Paper Citing NAMD - Abstract
Dimitrov, Mitko; Alattia, Jean-Rene; Lemmin, Thomas; Lehal, Rajwinder; Fligier, Andrzej; Houacine, Jemila; Hussain, Ishrut; Radtke, Freddy; Dal Peraro, Matteo; Beher, Dirk; Fraering, Patrick C.
Alzheimer's disease mutations in APP but not gamma-secretase modulators affect epsilon-cleavage-dependent AICD production
NATURE COMMUNICATIONS, 4 Art. No. 2246, AUG 2013
Pathological amino-acid substitutions in the amyloid precursor protein (APP) and chemical gamma-secretase modulators affect the processing of APP by the gamma-secretase complex and the production of the amyloid-beta peptide A beta 42, the accumulation of which is considered causative of Alzheimer's disease. Here we demonstrate that mutations in the transmembrane domain of APP causing aggressive early-onset familial Alzheimer's disease affect both gamma- and epsilon-cleavage sites, by raising the A beta 42/40 ratio and inhibiting the production of AICD50-99, one of the two physiological APP intracellular domains (ICDs).
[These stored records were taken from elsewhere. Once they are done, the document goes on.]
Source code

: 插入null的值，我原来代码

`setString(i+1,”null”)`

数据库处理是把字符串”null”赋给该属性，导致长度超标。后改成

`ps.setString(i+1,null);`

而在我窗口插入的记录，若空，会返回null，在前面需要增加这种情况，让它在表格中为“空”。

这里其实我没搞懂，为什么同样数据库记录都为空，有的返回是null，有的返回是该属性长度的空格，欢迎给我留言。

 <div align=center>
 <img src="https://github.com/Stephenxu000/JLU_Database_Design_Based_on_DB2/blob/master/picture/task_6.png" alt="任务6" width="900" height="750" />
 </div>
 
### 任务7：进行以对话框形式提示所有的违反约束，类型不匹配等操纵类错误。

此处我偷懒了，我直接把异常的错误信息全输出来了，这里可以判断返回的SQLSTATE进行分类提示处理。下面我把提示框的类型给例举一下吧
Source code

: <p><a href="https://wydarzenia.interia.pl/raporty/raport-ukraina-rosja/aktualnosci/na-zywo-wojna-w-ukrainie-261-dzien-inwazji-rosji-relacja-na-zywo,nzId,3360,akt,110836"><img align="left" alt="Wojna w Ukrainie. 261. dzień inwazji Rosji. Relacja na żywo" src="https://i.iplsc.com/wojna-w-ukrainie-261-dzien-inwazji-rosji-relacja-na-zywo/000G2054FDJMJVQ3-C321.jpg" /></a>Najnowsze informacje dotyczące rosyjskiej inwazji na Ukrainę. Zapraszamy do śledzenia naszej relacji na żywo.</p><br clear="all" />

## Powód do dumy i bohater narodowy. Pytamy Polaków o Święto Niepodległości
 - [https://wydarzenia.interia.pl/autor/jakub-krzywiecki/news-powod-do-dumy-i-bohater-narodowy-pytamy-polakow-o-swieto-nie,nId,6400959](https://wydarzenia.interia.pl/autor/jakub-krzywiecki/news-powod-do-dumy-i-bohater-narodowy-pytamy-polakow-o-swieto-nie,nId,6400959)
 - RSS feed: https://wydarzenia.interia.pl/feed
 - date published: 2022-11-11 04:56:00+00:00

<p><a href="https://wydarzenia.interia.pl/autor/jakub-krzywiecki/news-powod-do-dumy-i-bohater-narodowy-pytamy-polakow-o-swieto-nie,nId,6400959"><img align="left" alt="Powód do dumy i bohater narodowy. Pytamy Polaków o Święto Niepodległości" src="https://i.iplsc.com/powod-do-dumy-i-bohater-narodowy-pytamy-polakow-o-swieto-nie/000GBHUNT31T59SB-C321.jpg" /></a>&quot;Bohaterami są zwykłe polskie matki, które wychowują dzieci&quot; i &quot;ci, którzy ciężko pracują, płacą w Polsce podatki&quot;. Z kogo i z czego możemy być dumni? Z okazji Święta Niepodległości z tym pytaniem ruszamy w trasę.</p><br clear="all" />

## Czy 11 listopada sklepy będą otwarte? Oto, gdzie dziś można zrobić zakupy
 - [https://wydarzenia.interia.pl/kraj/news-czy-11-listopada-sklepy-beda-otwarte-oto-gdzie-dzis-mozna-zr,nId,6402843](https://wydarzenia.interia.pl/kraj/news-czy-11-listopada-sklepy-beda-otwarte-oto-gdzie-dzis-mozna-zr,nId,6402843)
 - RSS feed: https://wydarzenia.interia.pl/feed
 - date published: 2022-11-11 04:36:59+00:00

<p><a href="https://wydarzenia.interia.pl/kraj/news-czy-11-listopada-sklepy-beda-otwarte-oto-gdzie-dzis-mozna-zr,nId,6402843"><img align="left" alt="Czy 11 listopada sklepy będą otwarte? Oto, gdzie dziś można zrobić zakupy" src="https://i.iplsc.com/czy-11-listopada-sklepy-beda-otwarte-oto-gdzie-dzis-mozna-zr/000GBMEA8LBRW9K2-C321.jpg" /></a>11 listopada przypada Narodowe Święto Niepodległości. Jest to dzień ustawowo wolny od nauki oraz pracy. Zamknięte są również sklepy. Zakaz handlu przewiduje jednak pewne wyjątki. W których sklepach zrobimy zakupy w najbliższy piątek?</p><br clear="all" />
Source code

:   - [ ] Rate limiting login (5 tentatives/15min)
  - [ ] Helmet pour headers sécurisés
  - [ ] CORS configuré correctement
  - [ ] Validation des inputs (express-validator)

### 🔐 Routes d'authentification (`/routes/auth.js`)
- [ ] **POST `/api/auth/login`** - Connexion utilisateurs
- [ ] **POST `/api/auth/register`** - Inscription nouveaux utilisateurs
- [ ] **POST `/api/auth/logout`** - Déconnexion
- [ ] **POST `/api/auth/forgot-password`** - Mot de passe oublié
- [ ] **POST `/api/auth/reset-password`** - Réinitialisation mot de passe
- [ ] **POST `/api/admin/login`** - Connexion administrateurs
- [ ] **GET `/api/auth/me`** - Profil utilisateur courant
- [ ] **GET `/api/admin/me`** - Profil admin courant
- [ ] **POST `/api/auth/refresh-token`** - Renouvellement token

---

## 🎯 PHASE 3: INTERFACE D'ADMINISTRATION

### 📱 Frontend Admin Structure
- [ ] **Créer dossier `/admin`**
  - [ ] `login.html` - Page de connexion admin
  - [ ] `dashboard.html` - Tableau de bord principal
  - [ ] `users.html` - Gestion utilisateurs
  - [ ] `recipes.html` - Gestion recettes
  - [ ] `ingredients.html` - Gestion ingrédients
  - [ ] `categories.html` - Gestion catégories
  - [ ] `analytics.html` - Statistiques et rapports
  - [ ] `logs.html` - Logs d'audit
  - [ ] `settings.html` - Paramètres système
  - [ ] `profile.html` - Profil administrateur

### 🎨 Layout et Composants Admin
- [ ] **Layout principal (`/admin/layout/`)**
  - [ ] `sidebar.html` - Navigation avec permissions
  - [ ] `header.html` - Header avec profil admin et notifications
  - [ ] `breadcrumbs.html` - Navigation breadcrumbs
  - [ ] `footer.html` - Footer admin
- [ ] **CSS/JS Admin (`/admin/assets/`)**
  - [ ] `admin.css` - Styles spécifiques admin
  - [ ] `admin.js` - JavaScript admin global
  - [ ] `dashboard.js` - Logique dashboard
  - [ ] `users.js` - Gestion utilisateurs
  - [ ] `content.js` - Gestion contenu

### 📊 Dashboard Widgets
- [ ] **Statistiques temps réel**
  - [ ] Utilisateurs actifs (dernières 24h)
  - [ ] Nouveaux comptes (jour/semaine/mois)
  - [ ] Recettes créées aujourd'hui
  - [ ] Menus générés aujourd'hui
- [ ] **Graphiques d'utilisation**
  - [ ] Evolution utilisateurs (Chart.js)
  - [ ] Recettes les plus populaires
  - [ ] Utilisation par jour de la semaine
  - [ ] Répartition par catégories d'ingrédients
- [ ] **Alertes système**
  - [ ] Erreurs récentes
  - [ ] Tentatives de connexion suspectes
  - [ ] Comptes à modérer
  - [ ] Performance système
This is in sharp contrast to gamma- secretase modulators, which shift A beta 42 production towards the shorter A beta 38, but unequivocally spare the epsilon-site and APP- and Notch-ICDs production. Molecular simulations suggest that familial Alzheimer's disease mutations modulate the flexibility of the APP transmembrane domain and the presentation of its gamma- site, modifying at the same time, the solvation of the epsilon-site.